Michael Porter, the Harvard business school guru, defined how industries work in his book on competitive strategy. He drew out the relationships between competitive enterprises and their supply chains, infrastructure, distribution channels, and advocacy organizations. He noted how industries develop secondary support firms - such as specialized consulting services geared toward the needs of the enterprises in that industry.
By this standard, philanthropy and nonprofits have solidly achieved the industrial state. Three recent pieces on the consulting businesses that serve philanthropy and nonprofits caught my attention. The Chronicle of Philanthropy ran this piece, noting some of the bigger name firms. It also noted that the services these organizations provide used to be offered up pro bono. Now they are lines of business or entire firms unto themselves.
Blue Avocado, an online newsletter targeting nonprofit professionals, recently ran this piece on the "philanthropic industrial consulting complex." The title gives you a sense of the piece's position on the growth in consulting firms serving nonprofits and foundations. One insight worth considering is the degree to which young professionals may be more attracted to the consulting firms than to the nonprofits themselves. If true, this detracts talent from the sector and devalues the role of direct experience over academic degrees. The article offers no data to back the claim, but it is an intriguing concern. The third piece was a Washington Post story on the use of funds at the Newark Public Schools foundation funded by Mark Zuckerberg and others. At the time, the Newark Star Ledger was reporting that 1/3 of the funds from the Foundation for Newark's Future had gone to consultants linked to the Mayor's office.

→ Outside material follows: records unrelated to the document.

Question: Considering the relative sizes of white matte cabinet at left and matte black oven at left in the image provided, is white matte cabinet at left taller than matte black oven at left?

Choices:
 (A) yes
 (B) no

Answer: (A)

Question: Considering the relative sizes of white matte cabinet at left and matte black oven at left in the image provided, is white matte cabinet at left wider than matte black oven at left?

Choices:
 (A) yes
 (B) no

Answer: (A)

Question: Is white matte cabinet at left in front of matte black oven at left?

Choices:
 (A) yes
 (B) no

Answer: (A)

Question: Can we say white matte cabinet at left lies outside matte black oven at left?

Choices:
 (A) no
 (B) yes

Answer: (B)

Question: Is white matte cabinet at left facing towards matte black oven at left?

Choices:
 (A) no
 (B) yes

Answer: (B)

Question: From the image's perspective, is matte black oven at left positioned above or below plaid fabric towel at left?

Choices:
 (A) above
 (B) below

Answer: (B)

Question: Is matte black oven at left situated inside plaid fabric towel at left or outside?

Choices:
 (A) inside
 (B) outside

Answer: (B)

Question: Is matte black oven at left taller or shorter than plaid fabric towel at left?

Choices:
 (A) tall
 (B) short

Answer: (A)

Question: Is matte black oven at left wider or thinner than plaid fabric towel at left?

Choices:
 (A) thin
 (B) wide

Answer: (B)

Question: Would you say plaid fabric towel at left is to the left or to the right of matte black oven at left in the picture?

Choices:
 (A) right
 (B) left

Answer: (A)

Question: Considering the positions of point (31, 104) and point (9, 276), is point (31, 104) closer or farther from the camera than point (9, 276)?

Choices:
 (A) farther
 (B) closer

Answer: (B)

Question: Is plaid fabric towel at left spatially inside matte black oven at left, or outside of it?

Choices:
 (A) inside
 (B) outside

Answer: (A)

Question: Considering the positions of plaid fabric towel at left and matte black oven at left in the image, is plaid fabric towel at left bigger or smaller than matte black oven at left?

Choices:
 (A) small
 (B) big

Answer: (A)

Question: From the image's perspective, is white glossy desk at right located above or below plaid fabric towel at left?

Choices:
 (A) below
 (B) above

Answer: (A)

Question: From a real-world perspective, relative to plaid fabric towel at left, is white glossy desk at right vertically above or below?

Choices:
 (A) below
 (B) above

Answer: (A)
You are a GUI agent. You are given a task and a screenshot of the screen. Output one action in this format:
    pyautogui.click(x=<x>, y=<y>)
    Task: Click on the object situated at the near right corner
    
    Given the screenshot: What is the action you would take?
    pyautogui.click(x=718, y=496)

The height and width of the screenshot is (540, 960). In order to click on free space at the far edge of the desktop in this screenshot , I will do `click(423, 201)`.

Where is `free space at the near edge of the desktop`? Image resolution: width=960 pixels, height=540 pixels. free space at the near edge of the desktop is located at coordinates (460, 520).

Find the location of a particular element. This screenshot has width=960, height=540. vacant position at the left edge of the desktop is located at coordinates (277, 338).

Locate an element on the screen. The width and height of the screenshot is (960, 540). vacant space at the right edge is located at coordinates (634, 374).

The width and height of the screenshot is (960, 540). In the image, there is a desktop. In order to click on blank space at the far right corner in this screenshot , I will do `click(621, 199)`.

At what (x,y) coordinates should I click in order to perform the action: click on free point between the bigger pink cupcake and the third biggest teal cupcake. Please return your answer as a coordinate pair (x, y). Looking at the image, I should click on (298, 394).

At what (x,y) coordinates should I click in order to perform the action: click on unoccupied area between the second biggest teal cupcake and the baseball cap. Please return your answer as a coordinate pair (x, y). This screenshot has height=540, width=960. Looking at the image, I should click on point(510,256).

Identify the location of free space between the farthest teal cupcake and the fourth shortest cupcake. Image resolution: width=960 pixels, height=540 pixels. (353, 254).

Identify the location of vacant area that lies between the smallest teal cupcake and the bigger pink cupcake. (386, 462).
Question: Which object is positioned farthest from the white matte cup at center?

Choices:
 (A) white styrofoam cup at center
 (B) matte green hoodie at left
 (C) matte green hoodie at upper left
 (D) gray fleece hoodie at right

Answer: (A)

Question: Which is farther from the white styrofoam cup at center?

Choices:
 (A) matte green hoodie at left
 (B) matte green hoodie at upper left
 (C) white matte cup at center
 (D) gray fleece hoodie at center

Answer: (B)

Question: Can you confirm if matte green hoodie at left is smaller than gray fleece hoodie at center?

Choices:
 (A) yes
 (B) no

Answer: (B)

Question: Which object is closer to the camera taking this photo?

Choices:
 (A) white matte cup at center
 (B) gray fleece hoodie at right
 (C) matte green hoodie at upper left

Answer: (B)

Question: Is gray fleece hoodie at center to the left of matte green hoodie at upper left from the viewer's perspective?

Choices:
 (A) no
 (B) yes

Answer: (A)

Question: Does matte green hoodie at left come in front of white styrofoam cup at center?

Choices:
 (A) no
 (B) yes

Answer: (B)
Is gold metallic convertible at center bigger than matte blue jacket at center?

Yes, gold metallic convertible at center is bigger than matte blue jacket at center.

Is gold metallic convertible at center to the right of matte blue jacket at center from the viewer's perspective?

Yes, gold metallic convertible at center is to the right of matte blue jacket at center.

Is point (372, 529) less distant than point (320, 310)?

As the founder of a consulting firm that served foundations, and now a managing director at another such firm, I've lived through the decade and a half of consulting firm growth. I founded my firm in 1997 in my living room. Within a few years we were competing with the spin offs from the big consulting firms or consulting firms with ties to major universities. To the degree that these firms add rigor, analytic capacity, talent, and research to the world of social good they are probably a net positive. Those that run as commercial firms inhabit the social enterprise space - serving the social sector without tax subsidy and paying for it with earned revenue. Those that run as nonprofits work hard to justify that tax exemption by sharing otherwise proprietary insights with the broader sector. However, to the degree that competition between these firms results in the service sector equivalent of planned obsolescence, or the kind of tail fin embellishment of 1950s auto makers, we might take a second look at our utility.
The consulting world has considered professional credentials, social impact advisors' networks, professional alliances, and so on. These efforts are nascent and no better or worse than any other industry's unforced efforts at self-regulation. As consultants to the social sector, I believe it behooves us to take seriously the potential and limitations of our aggregated selves.